Top of MATERIAL PROVIDED
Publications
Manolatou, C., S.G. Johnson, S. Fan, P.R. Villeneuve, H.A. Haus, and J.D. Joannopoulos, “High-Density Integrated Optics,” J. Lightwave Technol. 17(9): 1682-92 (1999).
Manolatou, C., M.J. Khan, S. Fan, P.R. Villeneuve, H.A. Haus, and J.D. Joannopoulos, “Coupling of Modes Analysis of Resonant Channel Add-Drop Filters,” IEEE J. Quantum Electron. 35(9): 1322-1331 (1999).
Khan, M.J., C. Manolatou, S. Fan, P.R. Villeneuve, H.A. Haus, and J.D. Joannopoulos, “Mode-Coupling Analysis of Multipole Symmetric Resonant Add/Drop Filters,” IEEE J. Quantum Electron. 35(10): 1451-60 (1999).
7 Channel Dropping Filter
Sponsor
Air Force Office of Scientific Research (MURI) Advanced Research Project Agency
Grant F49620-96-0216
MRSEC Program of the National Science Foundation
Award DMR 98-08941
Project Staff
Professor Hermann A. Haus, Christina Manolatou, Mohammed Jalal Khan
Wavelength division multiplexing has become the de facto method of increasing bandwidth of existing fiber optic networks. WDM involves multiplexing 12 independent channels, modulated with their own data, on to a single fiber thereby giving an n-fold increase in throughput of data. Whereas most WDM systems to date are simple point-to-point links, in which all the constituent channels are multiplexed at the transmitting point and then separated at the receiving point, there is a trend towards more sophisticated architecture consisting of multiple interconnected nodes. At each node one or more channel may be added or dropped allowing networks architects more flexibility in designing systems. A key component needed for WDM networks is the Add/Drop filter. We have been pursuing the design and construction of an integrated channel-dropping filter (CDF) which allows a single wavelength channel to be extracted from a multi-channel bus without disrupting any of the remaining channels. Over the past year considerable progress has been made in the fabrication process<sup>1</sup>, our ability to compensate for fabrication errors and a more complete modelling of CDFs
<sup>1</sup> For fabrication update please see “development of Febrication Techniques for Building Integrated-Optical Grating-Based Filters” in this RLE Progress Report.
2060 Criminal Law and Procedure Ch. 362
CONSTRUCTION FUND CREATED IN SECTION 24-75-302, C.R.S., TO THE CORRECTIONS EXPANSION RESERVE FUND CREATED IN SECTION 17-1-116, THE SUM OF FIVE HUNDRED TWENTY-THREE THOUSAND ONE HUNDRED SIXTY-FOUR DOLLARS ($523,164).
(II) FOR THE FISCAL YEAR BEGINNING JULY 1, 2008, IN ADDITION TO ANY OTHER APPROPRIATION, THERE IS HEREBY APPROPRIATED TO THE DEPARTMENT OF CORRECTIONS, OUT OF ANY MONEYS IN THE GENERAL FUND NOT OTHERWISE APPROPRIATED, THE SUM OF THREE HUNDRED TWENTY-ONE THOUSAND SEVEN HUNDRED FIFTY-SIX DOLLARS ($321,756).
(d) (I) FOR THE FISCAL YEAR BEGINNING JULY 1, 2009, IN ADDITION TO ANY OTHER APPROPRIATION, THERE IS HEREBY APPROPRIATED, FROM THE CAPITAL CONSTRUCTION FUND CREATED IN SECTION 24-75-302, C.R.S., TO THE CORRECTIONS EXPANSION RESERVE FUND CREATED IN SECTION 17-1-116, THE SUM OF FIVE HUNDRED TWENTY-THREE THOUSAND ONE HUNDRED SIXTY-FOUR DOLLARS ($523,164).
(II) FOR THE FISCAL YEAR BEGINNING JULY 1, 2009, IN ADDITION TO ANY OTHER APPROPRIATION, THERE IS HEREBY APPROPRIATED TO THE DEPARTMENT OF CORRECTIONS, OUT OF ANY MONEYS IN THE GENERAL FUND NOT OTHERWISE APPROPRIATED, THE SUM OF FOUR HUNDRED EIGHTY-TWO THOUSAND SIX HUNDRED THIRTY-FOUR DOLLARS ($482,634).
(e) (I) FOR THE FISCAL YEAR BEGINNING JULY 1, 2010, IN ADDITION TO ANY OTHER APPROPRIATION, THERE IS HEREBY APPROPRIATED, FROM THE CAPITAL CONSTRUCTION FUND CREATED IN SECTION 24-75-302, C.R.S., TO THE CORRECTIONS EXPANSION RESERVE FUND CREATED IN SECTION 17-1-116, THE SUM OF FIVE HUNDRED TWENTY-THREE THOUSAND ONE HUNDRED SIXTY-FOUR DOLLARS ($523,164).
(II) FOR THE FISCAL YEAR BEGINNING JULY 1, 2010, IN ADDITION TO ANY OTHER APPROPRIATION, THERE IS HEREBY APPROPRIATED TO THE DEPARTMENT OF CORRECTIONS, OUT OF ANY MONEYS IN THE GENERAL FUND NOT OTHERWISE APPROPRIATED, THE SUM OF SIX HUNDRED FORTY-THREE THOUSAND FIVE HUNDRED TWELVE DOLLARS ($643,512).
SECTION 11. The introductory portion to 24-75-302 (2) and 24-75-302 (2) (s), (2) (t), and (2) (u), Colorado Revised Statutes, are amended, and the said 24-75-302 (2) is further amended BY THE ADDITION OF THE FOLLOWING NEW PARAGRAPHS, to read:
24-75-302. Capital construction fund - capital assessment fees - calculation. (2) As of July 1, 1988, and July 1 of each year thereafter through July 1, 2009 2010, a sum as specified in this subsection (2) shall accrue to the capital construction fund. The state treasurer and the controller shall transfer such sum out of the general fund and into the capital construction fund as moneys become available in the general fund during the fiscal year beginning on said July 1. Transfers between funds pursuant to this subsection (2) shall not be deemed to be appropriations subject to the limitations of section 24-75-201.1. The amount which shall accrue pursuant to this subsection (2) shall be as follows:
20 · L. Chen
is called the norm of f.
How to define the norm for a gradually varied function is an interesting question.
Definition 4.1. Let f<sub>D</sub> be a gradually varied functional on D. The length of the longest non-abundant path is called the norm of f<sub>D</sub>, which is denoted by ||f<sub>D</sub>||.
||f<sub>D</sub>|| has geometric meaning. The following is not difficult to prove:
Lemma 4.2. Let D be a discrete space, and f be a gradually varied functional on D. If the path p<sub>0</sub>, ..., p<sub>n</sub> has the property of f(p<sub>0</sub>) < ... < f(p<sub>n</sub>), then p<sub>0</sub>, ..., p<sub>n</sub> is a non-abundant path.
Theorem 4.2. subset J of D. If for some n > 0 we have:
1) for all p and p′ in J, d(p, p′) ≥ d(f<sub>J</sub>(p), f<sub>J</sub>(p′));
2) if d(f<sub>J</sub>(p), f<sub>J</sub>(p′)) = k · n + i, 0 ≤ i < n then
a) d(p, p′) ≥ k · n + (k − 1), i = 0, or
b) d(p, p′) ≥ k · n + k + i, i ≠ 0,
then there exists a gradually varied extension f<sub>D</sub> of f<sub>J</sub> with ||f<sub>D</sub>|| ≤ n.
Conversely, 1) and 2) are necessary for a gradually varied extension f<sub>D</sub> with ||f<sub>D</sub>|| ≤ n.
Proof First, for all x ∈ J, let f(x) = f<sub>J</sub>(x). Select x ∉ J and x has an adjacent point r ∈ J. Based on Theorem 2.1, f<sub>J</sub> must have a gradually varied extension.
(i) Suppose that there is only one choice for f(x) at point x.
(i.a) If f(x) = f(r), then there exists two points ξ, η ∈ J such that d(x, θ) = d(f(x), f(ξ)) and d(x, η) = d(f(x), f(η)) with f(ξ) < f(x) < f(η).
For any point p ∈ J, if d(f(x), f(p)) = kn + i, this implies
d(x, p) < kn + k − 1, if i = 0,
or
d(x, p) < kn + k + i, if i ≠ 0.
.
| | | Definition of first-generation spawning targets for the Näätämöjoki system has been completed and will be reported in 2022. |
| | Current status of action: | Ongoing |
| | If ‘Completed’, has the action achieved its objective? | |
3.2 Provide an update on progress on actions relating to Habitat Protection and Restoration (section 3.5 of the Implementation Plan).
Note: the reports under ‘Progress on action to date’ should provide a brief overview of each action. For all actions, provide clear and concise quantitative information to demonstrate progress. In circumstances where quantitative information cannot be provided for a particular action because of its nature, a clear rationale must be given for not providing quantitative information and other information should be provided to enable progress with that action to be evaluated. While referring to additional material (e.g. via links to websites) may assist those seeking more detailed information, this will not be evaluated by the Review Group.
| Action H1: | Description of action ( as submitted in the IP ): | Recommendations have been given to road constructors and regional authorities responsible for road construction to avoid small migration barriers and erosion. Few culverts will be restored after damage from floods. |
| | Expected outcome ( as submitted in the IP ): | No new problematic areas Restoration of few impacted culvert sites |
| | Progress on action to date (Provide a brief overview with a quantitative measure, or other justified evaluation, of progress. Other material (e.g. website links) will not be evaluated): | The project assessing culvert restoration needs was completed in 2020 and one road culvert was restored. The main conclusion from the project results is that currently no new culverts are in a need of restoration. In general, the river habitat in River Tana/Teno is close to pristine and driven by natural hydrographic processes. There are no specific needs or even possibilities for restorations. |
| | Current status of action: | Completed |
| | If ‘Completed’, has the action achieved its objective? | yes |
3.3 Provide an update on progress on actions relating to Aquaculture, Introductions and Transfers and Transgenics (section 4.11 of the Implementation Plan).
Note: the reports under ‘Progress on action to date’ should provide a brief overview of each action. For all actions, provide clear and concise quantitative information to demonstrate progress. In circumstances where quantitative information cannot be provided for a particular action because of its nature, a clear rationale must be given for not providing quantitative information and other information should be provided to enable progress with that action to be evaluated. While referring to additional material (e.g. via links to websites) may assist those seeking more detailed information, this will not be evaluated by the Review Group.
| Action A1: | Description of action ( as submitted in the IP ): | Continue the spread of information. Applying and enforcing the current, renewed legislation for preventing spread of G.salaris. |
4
Bottom of MATERIAL PROVIDED
WHAT TO DO =
Reproduce only this range: the first line of the data above through the line with "7 Channel Dropping Filter", both included, exactly as written.

EXPECTED ANSWER =
Publications
Manolatou, C., S.G. Johnson, S. Fan, P.R. Villeneuve, H.A. Haus, and J.D. Joannopoulos, “High-Density Integrated Optics,” J. Lightwave Technol. 17(9): 1682-92 (1999).
Manolatou, C., M.J. Khan, S. Fan, P.R. Villeneuve, H.A. Haus, and J.D. Joannopoulos, “Coupling of Modes Analysis of Resonant Channel Add-Drop Filters,” IEEE J. Quantum Electron. 35(9): 1322-1331 (1999).
Khan, M.J., C. Manolatou, S. Fan, P.R. Villeneuve, H.A. Haus, and J.D. Joannopoulos, “Mode-Coupling Analysis of Multipole Symmetric Resonant Add/Drop Filters,” IEEE J. Quantum Electron. 35(10): 1451-60 (1999).
7 Channel Dropping Filter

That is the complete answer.